[THE PROBLEM] Reproduce the entries word for word, starting with their first line and ending with the line that contains "title Some Common", with both included.

[MATERIAL FOR THIS TASK]
[BEGIN]
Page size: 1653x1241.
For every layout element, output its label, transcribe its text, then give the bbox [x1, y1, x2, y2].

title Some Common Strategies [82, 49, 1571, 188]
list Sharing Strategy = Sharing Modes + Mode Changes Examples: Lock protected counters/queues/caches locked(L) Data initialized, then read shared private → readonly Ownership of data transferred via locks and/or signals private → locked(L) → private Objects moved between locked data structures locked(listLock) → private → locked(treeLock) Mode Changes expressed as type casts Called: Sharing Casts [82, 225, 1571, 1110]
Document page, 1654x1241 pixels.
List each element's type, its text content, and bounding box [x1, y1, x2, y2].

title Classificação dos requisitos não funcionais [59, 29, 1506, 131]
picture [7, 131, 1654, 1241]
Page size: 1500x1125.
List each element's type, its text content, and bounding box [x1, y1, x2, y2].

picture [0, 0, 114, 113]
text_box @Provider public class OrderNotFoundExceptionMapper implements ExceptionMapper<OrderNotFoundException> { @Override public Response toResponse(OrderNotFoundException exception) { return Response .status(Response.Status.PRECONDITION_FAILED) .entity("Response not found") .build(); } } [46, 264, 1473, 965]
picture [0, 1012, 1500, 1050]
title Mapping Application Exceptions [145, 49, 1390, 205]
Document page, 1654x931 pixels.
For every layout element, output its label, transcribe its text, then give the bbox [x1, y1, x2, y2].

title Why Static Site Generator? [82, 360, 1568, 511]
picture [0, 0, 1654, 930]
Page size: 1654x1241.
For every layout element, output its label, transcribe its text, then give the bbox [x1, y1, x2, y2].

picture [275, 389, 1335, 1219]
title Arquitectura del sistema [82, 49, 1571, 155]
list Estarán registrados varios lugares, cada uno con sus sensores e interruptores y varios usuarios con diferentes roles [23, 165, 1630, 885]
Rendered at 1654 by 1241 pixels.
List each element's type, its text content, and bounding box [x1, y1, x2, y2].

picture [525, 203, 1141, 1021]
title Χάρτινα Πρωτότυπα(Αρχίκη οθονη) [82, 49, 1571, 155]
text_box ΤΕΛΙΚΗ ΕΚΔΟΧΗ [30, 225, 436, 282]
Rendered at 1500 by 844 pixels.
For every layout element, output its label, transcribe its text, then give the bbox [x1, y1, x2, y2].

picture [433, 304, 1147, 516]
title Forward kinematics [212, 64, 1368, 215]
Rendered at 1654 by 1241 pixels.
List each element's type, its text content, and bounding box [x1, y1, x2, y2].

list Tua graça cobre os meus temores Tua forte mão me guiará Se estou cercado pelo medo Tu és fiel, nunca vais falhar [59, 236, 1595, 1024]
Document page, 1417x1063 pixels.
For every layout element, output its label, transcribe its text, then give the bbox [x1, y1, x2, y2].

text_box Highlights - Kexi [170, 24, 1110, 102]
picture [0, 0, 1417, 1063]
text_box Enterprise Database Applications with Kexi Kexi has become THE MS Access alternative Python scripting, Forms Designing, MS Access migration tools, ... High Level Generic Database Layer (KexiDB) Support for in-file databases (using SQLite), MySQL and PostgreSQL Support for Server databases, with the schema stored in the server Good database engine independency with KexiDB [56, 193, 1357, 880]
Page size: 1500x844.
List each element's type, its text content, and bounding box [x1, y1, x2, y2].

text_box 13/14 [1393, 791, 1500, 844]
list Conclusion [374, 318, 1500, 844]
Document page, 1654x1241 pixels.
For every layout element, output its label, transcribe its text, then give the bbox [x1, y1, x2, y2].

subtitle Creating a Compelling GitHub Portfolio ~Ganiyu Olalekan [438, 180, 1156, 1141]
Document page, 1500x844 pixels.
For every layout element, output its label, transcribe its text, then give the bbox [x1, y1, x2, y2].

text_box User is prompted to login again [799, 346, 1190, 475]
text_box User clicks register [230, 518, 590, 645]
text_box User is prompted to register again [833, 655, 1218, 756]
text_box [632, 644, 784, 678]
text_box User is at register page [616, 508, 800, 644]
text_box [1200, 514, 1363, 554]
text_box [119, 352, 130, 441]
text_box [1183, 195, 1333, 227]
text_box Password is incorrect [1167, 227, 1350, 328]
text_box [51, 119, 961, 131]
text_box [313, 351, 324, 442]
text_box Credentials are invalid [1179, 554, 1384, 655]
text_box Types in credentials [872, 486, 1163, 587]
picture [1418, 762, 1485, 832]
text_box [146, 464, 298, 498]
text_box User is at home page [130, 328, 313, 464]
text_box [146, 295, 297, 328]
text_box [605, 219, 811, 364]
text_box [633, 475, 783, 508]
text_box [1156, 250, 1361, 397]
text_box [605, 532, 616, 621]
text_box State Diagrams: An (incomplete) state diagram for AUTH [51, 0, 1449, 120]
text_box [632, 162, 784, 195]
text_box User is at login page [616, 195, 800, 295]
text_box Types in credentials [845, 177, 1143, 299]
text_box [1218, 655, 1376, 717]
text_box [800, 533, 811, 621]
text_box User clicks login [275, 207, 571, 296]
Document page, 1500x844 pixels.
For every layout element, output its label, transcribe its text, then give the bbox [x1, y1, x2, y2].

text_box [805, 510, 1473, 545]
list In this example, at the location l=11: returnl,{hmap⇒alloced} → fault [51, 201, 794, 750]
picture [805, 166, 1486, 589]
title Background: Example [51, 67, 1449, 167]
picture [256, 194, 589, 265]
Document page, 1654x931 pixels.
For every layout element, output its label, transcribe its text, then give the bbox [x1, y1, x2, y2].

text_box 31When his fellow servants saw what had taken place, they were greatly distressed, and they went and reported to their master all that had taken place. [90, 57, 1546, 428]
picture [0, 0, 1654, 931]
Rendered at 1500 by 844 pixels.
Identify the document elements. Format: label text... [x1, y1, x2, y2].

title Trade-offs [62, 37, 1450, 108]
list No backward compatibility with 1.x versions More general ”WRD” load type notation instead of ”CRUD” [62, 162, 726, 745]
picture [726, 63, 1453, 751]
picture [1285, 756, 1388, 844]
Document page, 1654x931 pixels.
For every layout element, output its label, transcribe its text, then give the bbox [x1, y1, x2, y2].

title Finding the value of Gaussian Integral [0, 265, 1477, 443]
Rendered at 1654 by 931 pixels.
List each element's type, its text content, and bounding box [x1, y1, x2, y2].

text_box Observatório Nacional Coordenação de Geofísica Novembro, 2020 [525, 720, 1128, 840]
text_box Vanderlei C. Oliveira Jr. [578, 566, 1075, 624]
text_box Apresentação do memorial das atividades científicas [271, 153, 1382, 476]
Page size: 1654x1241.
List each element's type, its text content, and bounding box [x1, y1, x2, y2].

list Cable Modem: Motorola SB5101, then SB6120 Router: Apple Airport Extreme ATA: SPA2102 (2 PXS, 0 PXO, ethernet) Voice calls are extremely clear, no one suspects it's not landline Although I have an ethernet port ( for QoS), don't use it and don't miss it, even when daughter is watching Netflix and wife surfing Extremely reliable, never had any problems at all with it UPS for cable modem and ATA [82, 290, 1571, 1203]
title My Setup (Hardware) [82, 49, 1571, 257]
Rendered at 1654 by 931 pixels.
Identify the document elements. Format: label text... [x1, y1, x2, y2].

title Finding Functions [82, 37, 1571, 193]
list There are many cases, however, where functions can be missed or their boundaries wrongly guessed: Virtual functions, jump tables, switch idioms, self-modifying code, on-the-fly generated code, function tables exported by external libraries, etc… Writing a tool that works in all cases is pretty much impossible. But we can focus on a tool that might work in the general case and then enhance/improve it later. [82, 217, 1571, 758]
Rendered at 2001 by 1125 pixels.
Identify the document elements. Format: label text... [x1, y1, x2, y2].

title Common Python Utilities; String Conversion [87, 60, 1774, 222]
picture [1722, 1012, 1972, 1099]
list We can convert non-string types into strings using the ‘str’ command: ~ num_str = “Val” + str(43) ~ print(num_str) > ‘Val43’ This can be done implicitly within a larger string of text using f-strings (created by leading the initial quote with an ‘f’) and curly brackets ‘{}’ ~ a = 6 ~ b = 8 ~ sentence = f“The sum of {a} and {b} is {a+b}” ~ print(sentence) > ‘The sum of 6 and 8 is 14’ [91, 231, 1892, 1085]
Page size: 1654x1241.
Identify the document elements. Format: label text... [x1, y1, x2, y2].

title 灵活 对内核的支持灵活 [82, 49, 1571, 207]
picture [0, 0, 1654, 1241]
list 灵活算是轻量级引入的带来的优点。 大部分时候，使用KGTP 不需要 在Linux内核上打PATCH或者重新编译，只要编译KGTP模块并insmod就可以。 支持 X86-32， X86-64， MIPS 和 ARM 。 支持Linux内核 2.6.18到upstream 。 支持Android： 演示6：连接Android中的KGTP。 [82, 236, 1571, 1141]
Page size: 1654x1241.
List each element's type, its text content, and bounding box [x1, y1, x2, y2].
[END]
[SOLUTION FOR THIS PROBLEM]
Page size: 1653x1241.
For every layout element, output its label, transcribe its text, then give the bbox [x1, y1, x2, y2].

title Some Common Strategies [82, 49, 1571, 188]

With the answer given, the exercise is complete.